Technically, I'm trading N*0(1) operations needed to track line and column while consuming each character to M*0(log(n)) operations when calculating them on demand. N = number of characters, n is number of lines and M is number of actual usages of Location. My assumption is that M << N (M is much smaller than N).
May 11, 2012
On Friday, 11 May 2012 at 12:20:27 UTC, Roman D. Boiko wrote:
> On Friday, 11 May 2012 at 12:13:53 UTC, alex wrote:
>> Mono-D is written in C#, VisualD uses D -- so it actually should be easier to integrate into the second one :)
> Sorry, I meant D-IDE. But there might exist the reason to consume D implementation from C# also.
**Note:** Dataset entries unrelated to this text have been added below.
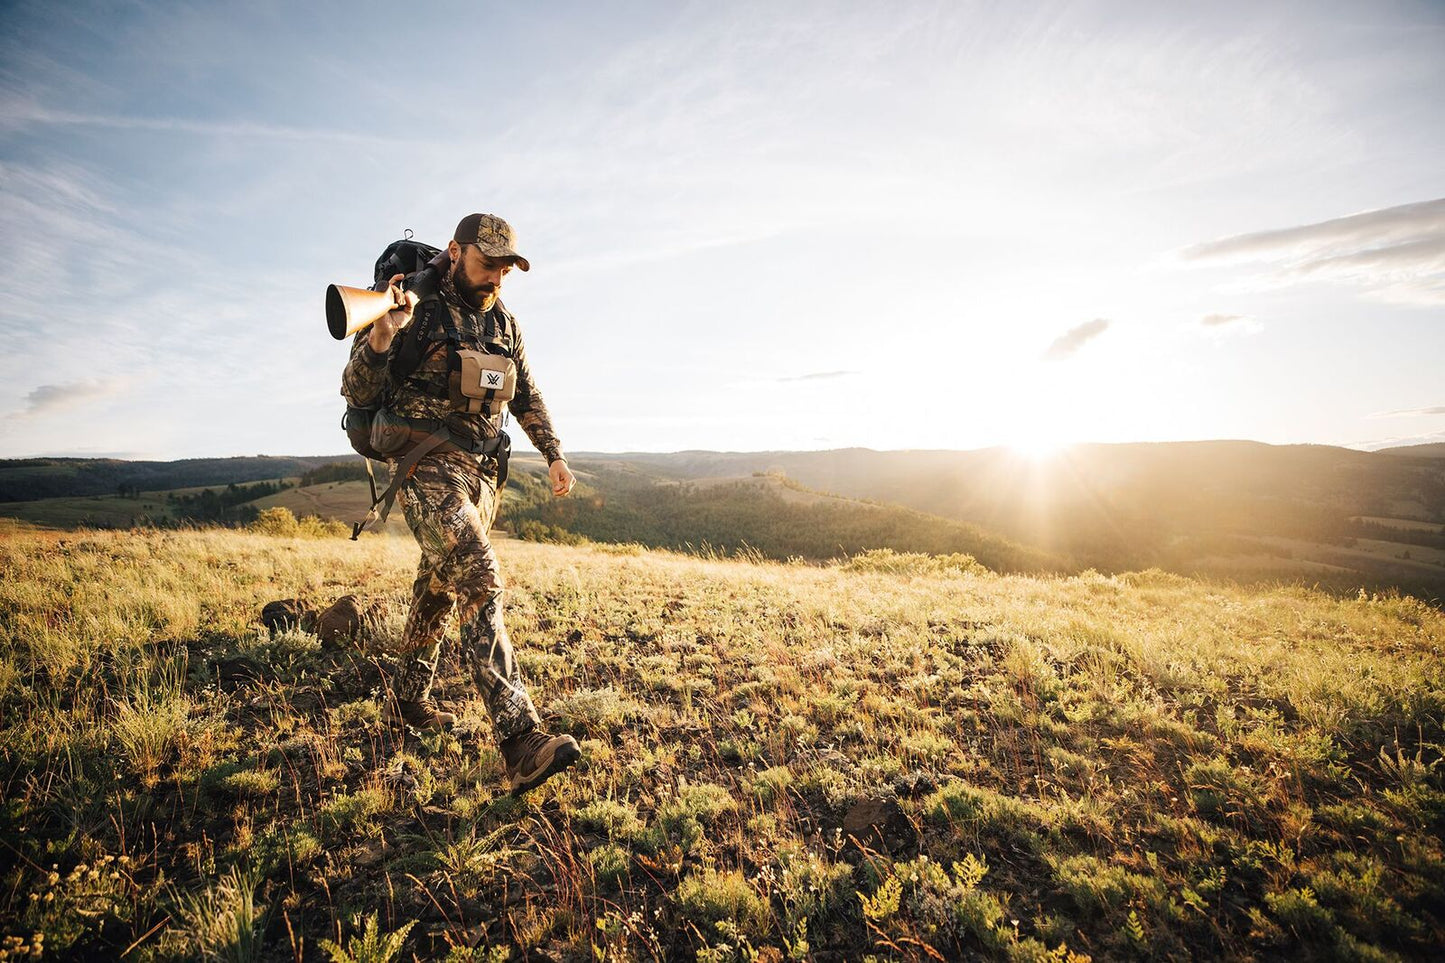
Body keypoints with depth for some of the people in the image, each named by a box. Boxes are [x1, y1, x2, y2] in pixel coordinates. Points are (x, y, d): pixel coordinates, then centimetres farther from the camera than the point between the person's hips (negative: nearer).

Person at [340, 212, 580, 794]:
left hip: (482, 475, 7)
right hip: (429, 469, -7)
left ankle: (408, 700, 36)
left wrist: (553, 454, 15)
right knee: (479, 583, -22)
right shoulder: (417, 314, -6)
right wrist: (381, 334, -25)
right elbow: (357, 394, -8)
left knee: (440, 590, 17)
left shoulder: (504, 325, 13)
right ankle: (521, 741, -25)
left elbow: (527, 398, 22)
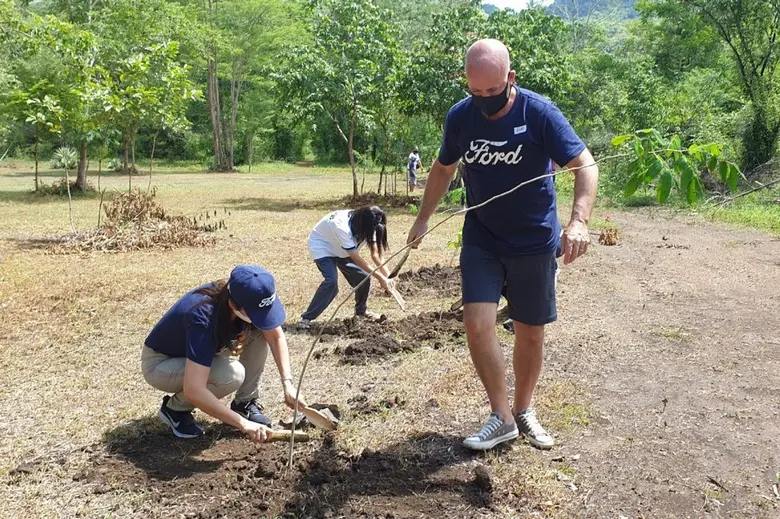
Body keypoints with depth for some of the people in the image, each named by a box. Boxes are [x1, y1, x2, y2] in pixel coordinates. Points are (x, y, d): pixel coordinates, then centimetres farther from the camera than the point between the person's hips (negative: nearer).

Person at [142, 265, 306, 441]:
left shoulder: (249, 297, -21)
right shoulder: (203, 318, -40)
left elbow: (276, 336, -8)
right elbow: (193, 390, -46)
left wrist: (288, 382, -19)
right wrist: (243, 423, -44)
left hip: (203, 352, 7)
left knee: (259, 331, -14)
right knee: (231, 374, -33)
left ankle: (245, 403, -1)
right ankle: (175, 409, -6)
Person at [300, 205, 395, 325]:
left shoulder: (367, 225, -19)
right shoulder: (342, 227, -40)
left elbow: (376, 253, -13)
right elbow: (357, 259, -35)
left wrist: (387, 277, -24)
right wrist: (380, 278, -31)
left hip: (341, 250, 7)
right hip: (322, 246, -7)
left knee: (363, 277, -3)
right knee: (331, 281, -26)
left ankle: (361, 310, 22)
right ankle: (306, 318, -18)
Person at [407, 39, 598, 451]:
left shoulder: (539, 113, -16)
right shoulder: (459, 116, -5)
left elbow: (585, 165, -19)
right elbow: (443, 168, 13)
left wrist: (579, 221, -35)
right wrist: (423, 217, 9)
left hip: (534, 243, -2)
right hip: (481, 241, 2)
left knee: (530, 334, 8)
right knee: (477, 324, -13)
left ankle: (524, 410, 30)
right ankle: (502, 417, 2)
I would happily collaborate to make it usable for that.
Oops D-IDE is also C#...
May 11, 2012
On 2012-05-11 15:30, Rory McGuire wrote:
> ? my guess is that the spec is TDPL + TDPL errata. dlang.org
> <http://dlang.org> should be updated as people notice inaccuracies.
> This project would be an ideal time to update dlang.org
> <http://dlang.org> as people notice its not in sync with TDPL.
> If TDPL doesn't cover it then the community should review it.
>

None of these are in sync.

-- 
/Jacob Carlborg